I am also very conscientious of technique, and I know how important it is to lifting big weights. Technique allows a lifter to get into the strongest and safest positions. It is one of the easiest ways to lift more weight because proper technique puts your body in those strong positions. It utilizes the biggest, strongest muscle groups while increasing efficiency of the movement. Yes, technique is hugely important and something all lifters need to continually work on. This, however, does not mean that every lift you do needs to be perfect or that you should stop when your technique fails. When I changed my technique, I took a couple of months to completely start over. This was due to posterior chain weakness and changing 10-plus years of shitty technique. Still, there was a point where I started pushing it and increasing the weight. Your technique will always break down at some point, and it's usually due to a muscular or mental weakness. If you never train your technique with supermaximal weights, then you will never get used to them. In other words, you have to train your muscles in the proper position in order to handle that weight. When you get to the point where your form breaks you don't stop. You focus more on doing it right and you add more weight. Yes, you may end up out of position, but you still have to work with those heavy weights. Plus, I have never done a meet with perfect form. There is always some little thing I end up doing wrong. However, the goal is to keep getting better and to improve your technique with heavy weights. If your form gets tweaked with a 545-pound box squat, but you are still able to get up or miss 675 pounds with not so good form, then that's great. You pushed yourself on that day like you should have. The goal would be to have much better form the next time with 545 pounds (which should also make it fly up). Then, you keep going up until you get 675 pounds (or closer to it)—even if your technique fails. The next time you do that exercise, your goal is to get a solid technical 675 pounds (which, again, will be much easier because of good technique). You must work technique and you must work with supermaximal weights. The goal in training is to always be working and perfecting your technique, but this does not mean that you should stop when it begins to fail.

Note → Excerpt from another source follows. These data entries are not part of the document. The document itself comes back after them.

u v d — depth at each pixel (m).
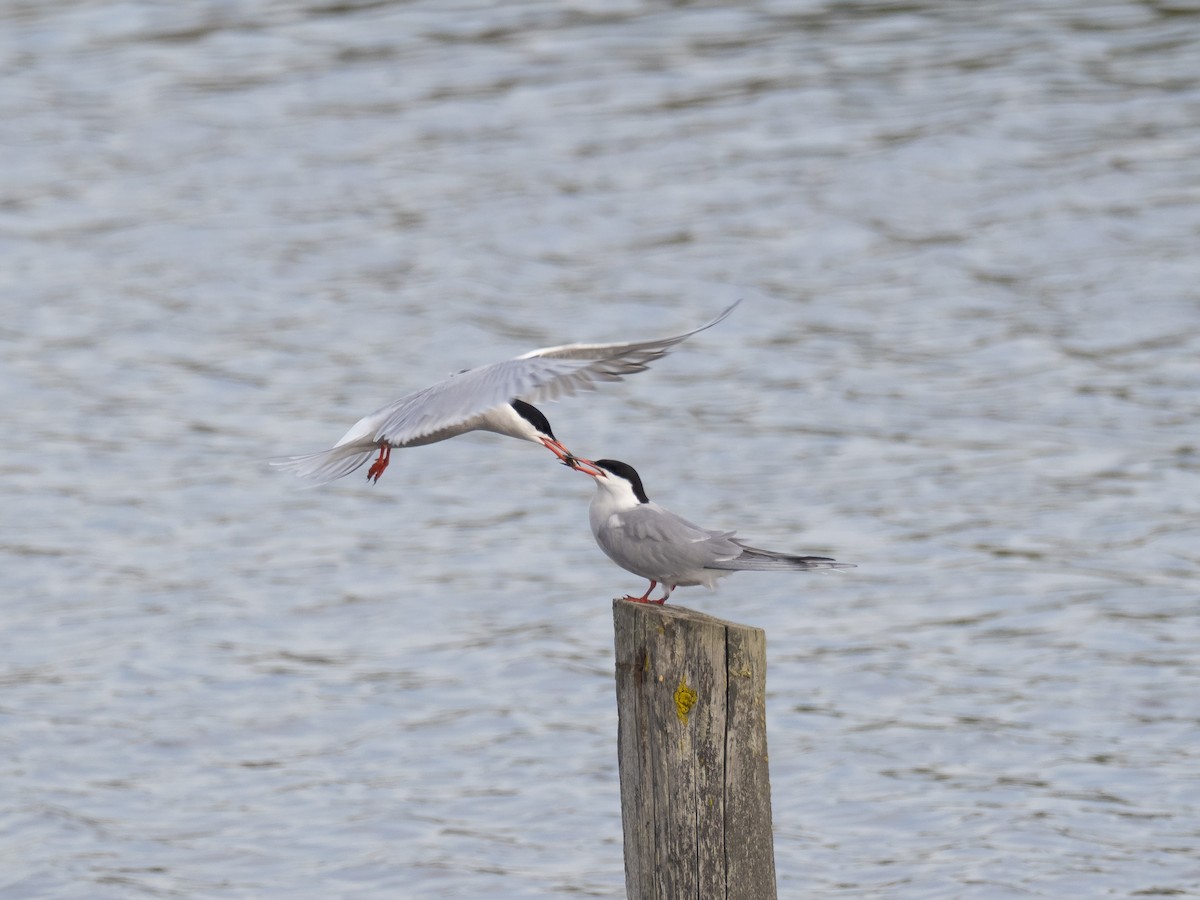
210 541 15.28
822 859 10.25
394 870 10.26
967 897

The point is, you need to be aware of overtraining and of the recovery your body needs. You also need to understand that you have to push your body and mind beyond the pain. Think of it like force training—you have to train speed/dynamic effort and max effort. When it's your heavy day or max effort day, then you go full-bore, balls-to-the-wall. Then, be aware of how much recovery your body will need. If you do start overtraining, or you find yourself deep into overtraining, then take some time to deload or take a bit of time off. When you go back to full training, you must hit the heavy weights again. If you always lift light because you are afraid of overtraining, or you lift light because you want your technique to be perfect, then you will never get crazy strong or meet your own potential for strength. No matter what your goals are, if you are reading this then I am guessing that you want to get stronger. So, work your technique, work your supermaximal weights, and be aware of overtraining. Then, and only then, will you get stronger!